OutcomeContext — Sequencing Rationale (ADR-lite)¶
Companion to the executive roadmap, the per-phase breakdown, and the cross-cutting design decisions.
The roadmap lays out nine phases in a specific order. This doc captures why that order is right (or, more accurately, the best shape we have today), what we considered and ruled out, and what the phase-3 prototype is expected to settle.
This is an ADR-lite rather than a full ADR because the sequencing decision is reversible at any phase boundary — if signal comes in that changes our thinking, we re-sequence. The numbered phases are a plan, not a contract.
Sequencing principle¶
Earlier phases must unblock later phases. Earlier phases must not depend on later phases. Phases that share no dependency should be able to run in parallel.

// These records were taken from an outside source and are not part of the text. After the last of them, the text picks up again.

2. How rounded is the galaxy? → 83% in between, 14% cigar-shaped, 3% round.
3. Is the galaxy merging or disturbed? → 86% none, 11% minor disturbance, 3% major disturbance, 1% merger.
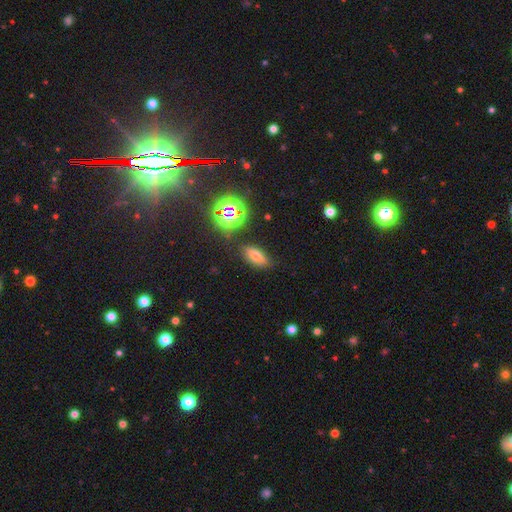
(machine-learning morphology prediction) Smooth or featured? Predicted: smooth (p=0.60). How rounded? Predicted: in between (p=0.81). Merging? Predicted: none (p=0.83).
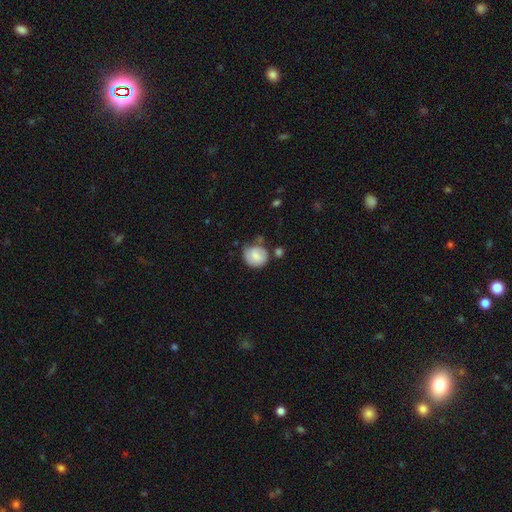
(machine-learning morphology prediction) Smooth or featured: smooth — 76% (featured or disk — 17%)
How rounded: round — 82% (in between — 17%)
Merging: none — 59% (minor disturbance — 25%)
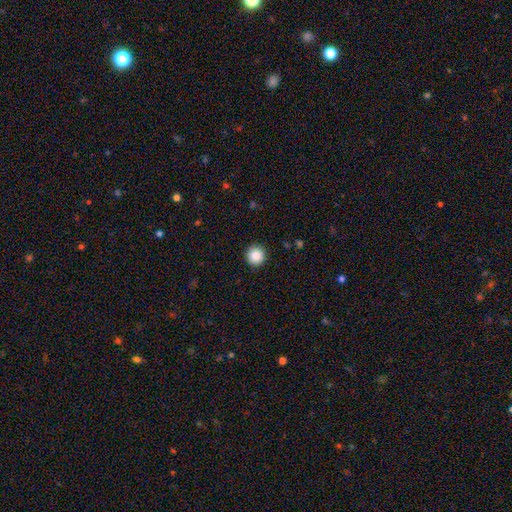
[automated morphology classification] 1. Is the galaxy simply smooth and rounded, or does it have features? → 87% smooth, 9% star or artifact, 3% featured or disk.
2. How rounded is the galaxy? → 96% round, 3% in between, 1% cigar-shaped.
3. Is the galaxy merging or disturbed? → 93% none, 5% minor disturbance, 2% major disturbance, 1% merger.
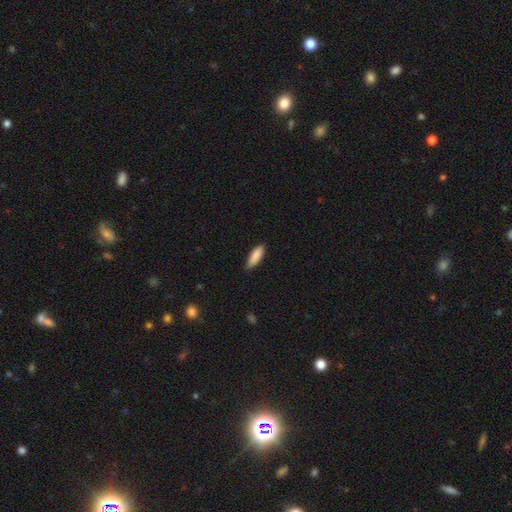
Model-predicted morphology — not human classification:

Concretely: - Phase N can only begin if every phase it strictly depends on has landed. - Phase N's definition of done must give later phases something they can rely on, not just promise to deliver later. - Two phases that don't share a dependency run in parallel — there is no value in serialising work for the sake of a tidy plan.

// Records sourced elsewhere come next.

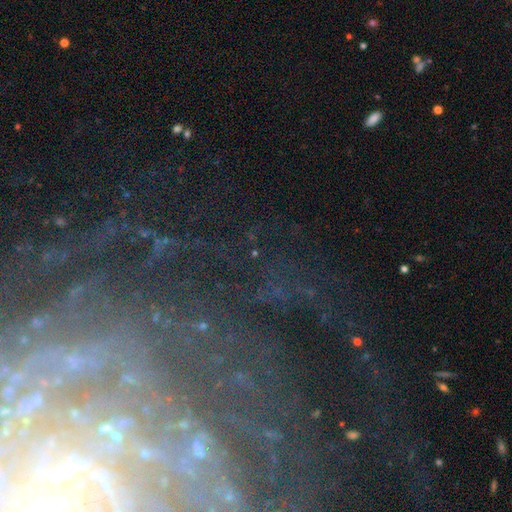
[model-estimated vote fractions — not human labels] This is possibly a featured or disk galaxy (57%). It is clearly not viewed edge-on (89%). Bar: marginally no (41%). Spiral arm pattern: clearly yes (87%). Central bulge: likely small (68%). Merging: likely none (71%).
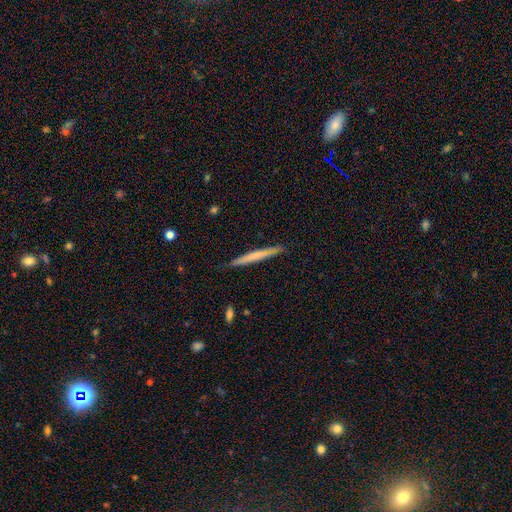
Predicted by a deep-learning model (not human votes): smooth-or-featured: smooth: 61% | featured or disk: 33% | star or artifact: 5%
  how-rounded: cigar-shaped: 97% | in between: 2% | round: 1%
  merging: none: 89% | minor disturbance: 9% | major disturbance: 1% | merger: 1%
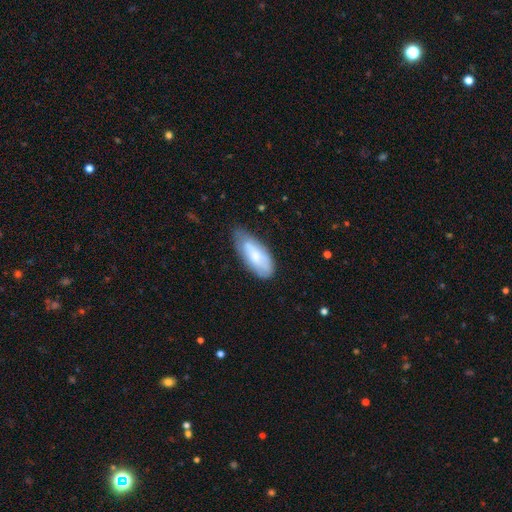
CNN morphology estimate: type=smooth (64%); roundness=in between (83%); merging=none (55%).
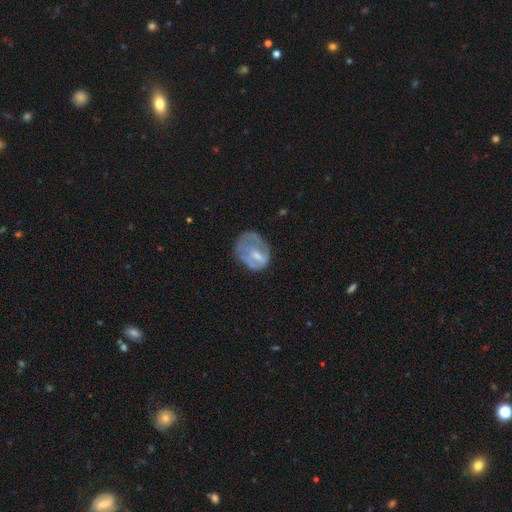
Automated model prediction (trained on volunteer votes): Morphology: type=featured or disk (48%); merging=none (35%).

Why phase 1 and phase 2 start first, in parallel¶
Phase 1 (bitvector engine) is started first because:
- It has no external dependency. Engineering can begin today.
- The existing benchmarks and placeholder simulator are enough to validate the perf claim — we don't need a real model for the bitvector engine to demonstrate ≥5× on the canonical boolean shape.

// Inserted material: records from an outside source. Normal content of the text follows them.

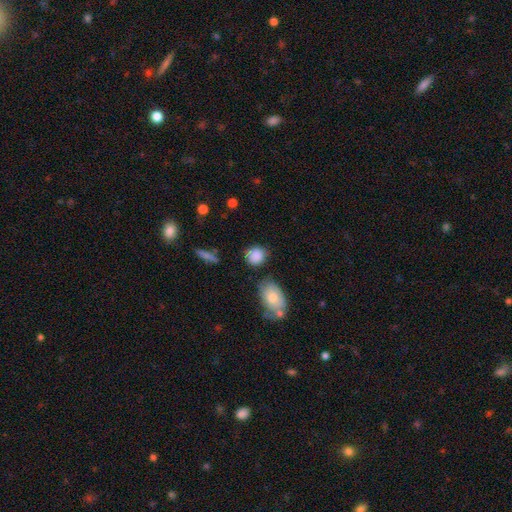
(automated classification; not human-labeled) Smooth or featured?
  - smooth: 85% *
  - star or artifact: 8%
  - featured or disk: 7%
How rounded?
  - round: 73% *
  - in between: 25%
  - cigar-shaped: 2%
Merging?
  - none: 70% *
  - minor disturbance: 19%
  - merger: 6%
  - major disturbance: 6%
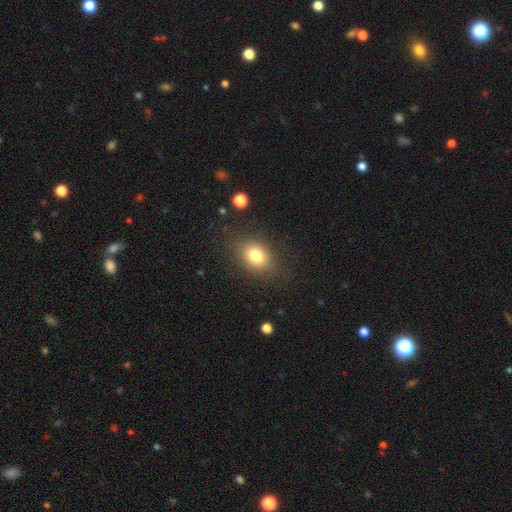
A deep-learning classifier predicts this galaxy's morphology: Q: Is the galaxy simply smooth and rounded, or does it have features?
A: smooth — 79%.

- It unblocks phase 8's ≤200ms latency claim. Without bitvector evaluation, the larger basket sizes don't fit in the budget even in-region.
Phase 2 (historical ingest) is started in parallel because:
- It has its own external dependency — the historical scope decision — which is product + engineering, not engineering alone. That decision blocks ingest work, so we shouldn't wait until phase 1 is done to ask the question.
- Historical scope size is the biggest sizing input for ClickHouse storage cost (decision §2 of the design-decisions doc). The earlier this is settled, the earlier infra sizing becomes credible.
- Phase 3, 4, and 7 all depend on phase 2 in different ways. Pulling it forward de-risks more of the plan than any other choice.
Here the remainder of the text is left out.